Rückblende: Unter dem damaligen Jugendleiter Jan Berger gelang im Sommer 2014 der U17 mit Trainer Jörg Schampel und der U19 mit Trainer Bernd Rohrbacher der Aufstieg in die jeweilige Bundesliga. Im Jahr darauf schaffte Rohrbacher das bis dahin nicht Dagewesene: Eine saarländische Jungen-Mannschaft erreichte den Verbleib in der höchsten Spielklasse. Von den damaligen Akteuren spielt nur noch Jordan Steiner beim FCS. Sportlich war Bergers Arbeit erfolgreich, im administrativen Bereich lag vieles im Argen.
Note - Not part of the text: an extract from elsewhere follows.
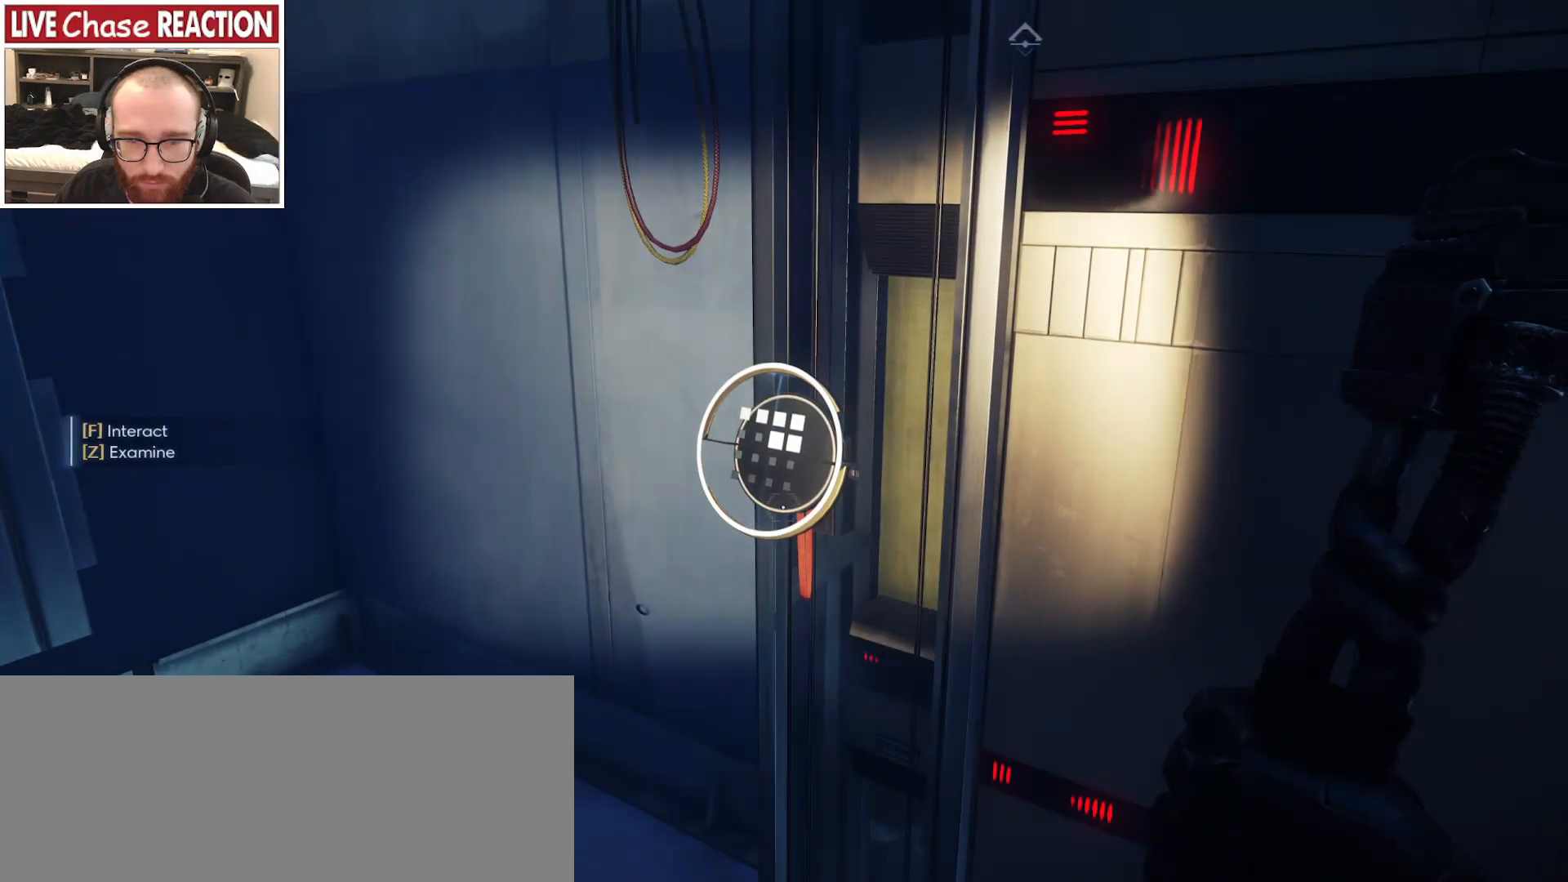
{"keys": [], "mouse": [], "events": []}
Nach SZ-Informationen war etwa das Handschuhfach eines Kleinbusses monatelang der Aufbewahrungsort von Dutzenden von Belegen und Rechnungen.
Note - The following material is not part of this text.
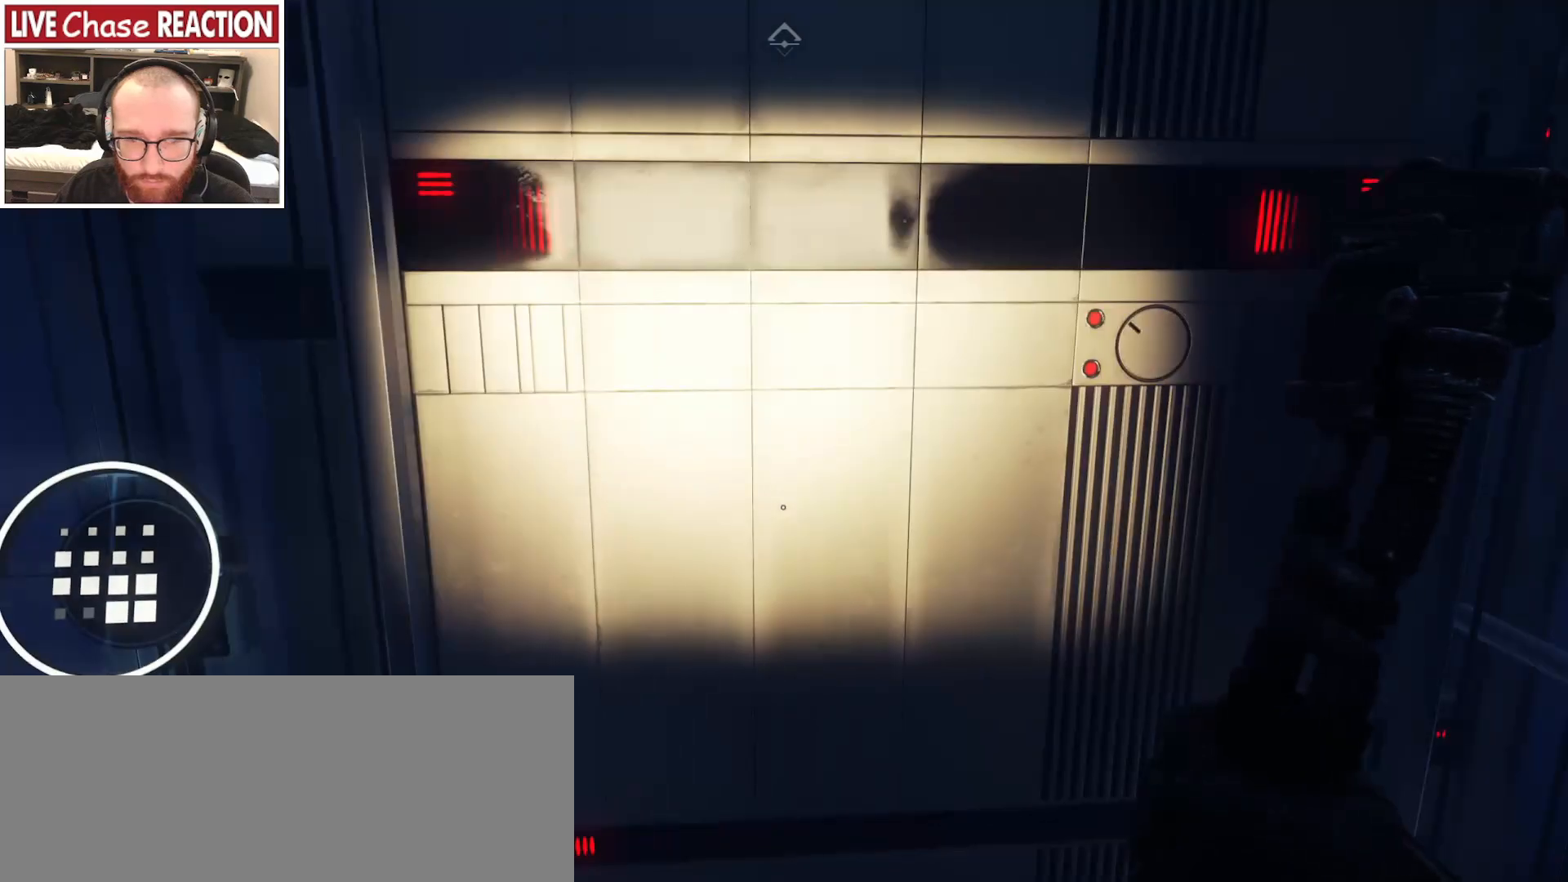
{"keys": ["s"], "mouse": [], "events": [[383, "s", "down"]]}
Unter Kling war zumindest dieser organisatorische Bereich kein Problem mehr. Daneben wurde vom damaligen Sportdirektor Milan Sasic ein Paradigmen-Wechsel eingeleitet. Die U23 wurde abgemeldet, das frei gewordene Geld in die U19 gesteckt. Statt Spieler aus der Großregion zu holen, wurden Talente aus der halben Republik angekarrt. Darunter auch Eduard Löwen. Den hielten die Verantwortlichen damals für nicht gut genug für die Profis. Heute spielt Löwen beim 1. FC Nürnberg in der 2. Liga und soll auf der Einkaufliste des FC Schalke 04 stehen.

„Wir können nicht jeden halten“, sagt Saarbrückens aktueller Sportdirektor Marcus Mann, auch im Hinblick auf den talentierten Stürmer Luca Schuler, der den Verein zum Ende dieser Saison in Richtung 1. FC Köln verlassen wird. „Solange wir kein NLZ haben, können wir Jugendspieler halt nicht mit Verträgen ausstatten“, sagt Mann, der zwar sieht, dass in der Jugend derzeit vieles nicht gut läuft, es aber anders formuliert: „Natürlich wollen wir perspektivisch bessere Ergebnisse erzielen. Aber wir sind in der Jugendabteilung gut aufgestellt.“

Vom Vizepräsidenten Dieter Ferner an die Spitze der Abteilung gestellt wurde vor fast 18 Monaten Nico Weißmann. Mit dem Gymnasiallehrer verbanden viele die Hoffnung, sportlichen Erfolg und klare Organisation vereinen zu können.

Doch vor allem die von hauptamtlichen Trainern betreuten Teams im Leistungsbereich enttäuschen. Die vom Ex-Lauterer Oliver Schäfer trainierte U19-Mannschaft liegt in der Regionalliga neun Punkte hinter Spitzenreiter SVE. Noch schlechter sieht die Bilanz von Karsten Specht aus. Vor drei Jahren als Trainer eines starken U17-Jahrgangs eher kläglich gegen Kickers Offenbach in der Bundesliga-Relegation gescheitert, konnte Specht zwischenzeitlich bei der U19 auch keine Erfolge feiern. Aktuell hat seine U17 bei zwei mehr ausgetragenen Spielen schon sechs Zähler Rückstand auf Regionalliga-Spitzenreiter SV Gonsenheim. Von den anvisierten Aufstiegen in die Bundesliga sind U17 und U19 ganz weit weg. Zudem ist die Specht-Truppe am Mittwochabend gegen den FC Homburg aus dem Saarlandpokal rausgeflogen. Und die U15 muss in der Regionalliga Südwest sogar um den Ligaverbleib bangen. Tiefschläge für alle mit blau-schwarzem Herzen.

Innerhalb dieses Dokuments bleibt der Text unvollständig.